Requisiti del problema:
Nell'articolo sui lavoratori di Sgm, chi è stato nominato commissario per la gestione temporanea dei servizi di trasporto pubblico e sosta tariffaria a Lecce?

Testo del documento:
"Quale futuro per i lavoratori Sgm?": il dubbio dei sindacalisti dopo l'interdittiva

Inviata al commissario prefettizio di Lecce una richiesta di incontro per far luce sul futuro dell'attività aziendale: "No allo spacchettamento; 150 i posti di lavoro da tutelare"

Foto di repertorio: bus di Sgm nel traffico cittadino

LECCE – Quale futuro ci sarà per Sgm e per i suoi 150 lavoratori? Come noto, l'azienda è stata raggiunta dall'interdittiva antimafia decretata dalla prefettura di Lecce per la vicenda legata al socio di minoranza privato della Igeco spa.

Il legale chiamato a difendere la partecipata del Comune di Lecce, Pietro Quinto, ha impugnato il decreto cautelativo presentando ricorso al Tar. La vicenda passerà sotto la lente di ingrandimento della magistratura e intanto è già stato nominato un commissario, Luca Giordano, per la gestione temporanea dei servizi di trasporto pubblico e sosta tariffaria in città.

In questa fase di stallo e confusione, si aggiunge la preoccupazione dei sindacalisti per il mantenimento dei livelli occupazionali. I segretari provinciali di Fit Cisl, Faisa Cisal, Uiltrasporti e Filt Cgil, infatti, hanno chiesto di essere convocati urgentemente dal commissario prefettizio per sciogliere ogni dubbio sul prosieguo delle attività aziendali.

Sul futuro della società sono infatti trapelate alcune voci e presunte ipotesi, tutte da verificare, che sin d'ora impensieriscono i sindacalisti. “Annunciamo che siamo contrari all'idea di uno spacchettamento nei due rami d'azienda del trasporto pubblico locale e della sosta che rappresentano il core business di Sgm. Riteniamo anche balzana l'idea di accorpare la società, o un suo ramo, con qualsiasi altra impresa di proprietà dell'ente comunale”. I segretari Fortuna, Conoci, Rizzini e Nitto mettono le mani avanti anche rispetto al bando di gara per un eventuale affidamento della quota privata: “Chi ne ha competenza avrà l'obbligo di tutelare i livelli occupazionali e retributivi di tutti i dipendenti”.

“La magistratura deve essere libera di proseguire nel suo lavoro; intanto l'azienda deve essere messa in condizione di erogare tutti i servizi, senza cessioni o spacchettamenti; Sgm occupa infatti 150 dipendenti che devono continuare a lavorare”, dichiara in proposito Giuseppe Guagnano di Filt Cgil Lecce.

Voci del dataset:
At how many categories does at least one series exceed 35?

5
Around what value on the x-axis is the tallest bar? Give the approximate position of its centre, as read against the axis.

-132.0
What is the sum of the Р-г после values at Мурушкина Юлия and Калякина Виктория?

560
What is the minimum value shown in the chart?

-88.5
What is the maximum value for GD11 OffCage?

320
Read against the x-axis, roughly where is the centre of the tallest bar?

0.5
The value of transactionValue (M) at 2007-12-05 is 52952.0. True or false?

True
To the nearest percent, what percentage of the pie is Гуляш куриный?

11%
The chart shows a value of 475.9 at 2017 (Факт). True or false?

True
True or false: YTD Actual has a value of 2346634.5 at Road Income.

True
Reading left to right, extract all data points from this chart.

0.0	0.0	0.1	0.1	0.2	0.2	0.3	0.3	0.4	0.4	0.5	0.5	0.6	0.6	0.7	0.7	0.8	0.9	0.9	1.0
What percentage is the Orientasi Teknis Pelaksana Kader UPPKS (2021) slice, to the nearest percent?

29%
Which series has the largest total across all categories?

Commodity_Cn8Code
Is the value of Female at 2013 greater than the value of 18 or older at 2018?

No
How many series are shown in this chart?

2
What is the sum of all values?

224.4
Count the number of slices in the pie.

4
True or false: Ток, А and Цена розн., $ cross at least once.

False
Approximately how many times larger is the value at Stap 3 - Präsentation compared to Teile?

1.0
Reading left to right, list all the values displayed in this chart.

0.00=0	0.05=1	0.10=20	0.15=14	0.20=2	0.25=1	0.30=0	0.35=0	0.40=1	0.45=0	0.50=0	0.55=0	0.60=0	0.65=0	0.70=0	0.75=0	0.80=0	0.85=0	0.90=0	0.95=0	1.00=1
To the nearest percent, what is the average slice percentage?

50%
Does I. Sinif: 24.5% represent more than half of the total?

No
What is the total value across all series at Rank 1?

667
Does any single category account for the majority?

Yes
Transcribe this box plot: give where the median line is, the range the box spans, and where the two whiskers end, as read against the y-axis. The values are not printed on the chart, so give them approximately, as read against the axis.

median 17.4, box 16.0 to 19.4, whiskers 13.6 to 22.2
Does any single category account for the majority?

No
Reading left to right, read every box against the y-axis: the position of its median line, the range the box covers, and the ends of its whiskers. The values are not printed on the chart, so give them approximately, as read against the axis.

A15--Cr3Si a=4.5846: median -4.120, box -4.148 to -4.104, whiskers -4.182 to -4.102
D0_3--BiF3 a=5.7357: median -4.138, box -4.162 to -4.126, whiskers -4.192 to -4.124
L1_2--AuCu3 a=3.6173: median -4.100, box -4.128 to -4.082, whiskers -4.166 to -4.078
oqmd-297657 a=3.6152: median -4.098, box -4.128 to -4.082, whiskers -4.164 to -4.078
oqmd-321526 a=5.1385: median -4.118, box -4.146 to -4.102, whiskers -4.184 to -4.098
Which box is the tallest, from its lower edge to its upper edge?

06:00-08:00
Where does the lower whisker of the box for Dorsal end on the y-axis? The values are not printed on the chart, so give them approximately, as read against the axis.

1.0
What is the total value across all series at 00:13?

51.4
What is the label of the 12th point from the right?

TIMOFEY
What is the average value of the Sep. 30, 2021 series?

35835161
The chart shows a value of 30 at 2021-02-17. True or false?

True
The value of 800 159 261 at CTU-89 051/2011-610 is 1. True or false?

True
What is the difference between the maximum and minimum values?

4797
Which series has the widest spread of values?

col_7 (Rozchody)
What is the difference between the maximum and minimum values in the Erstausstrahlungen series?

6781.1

Soluzione del problema:
Luca Giordano.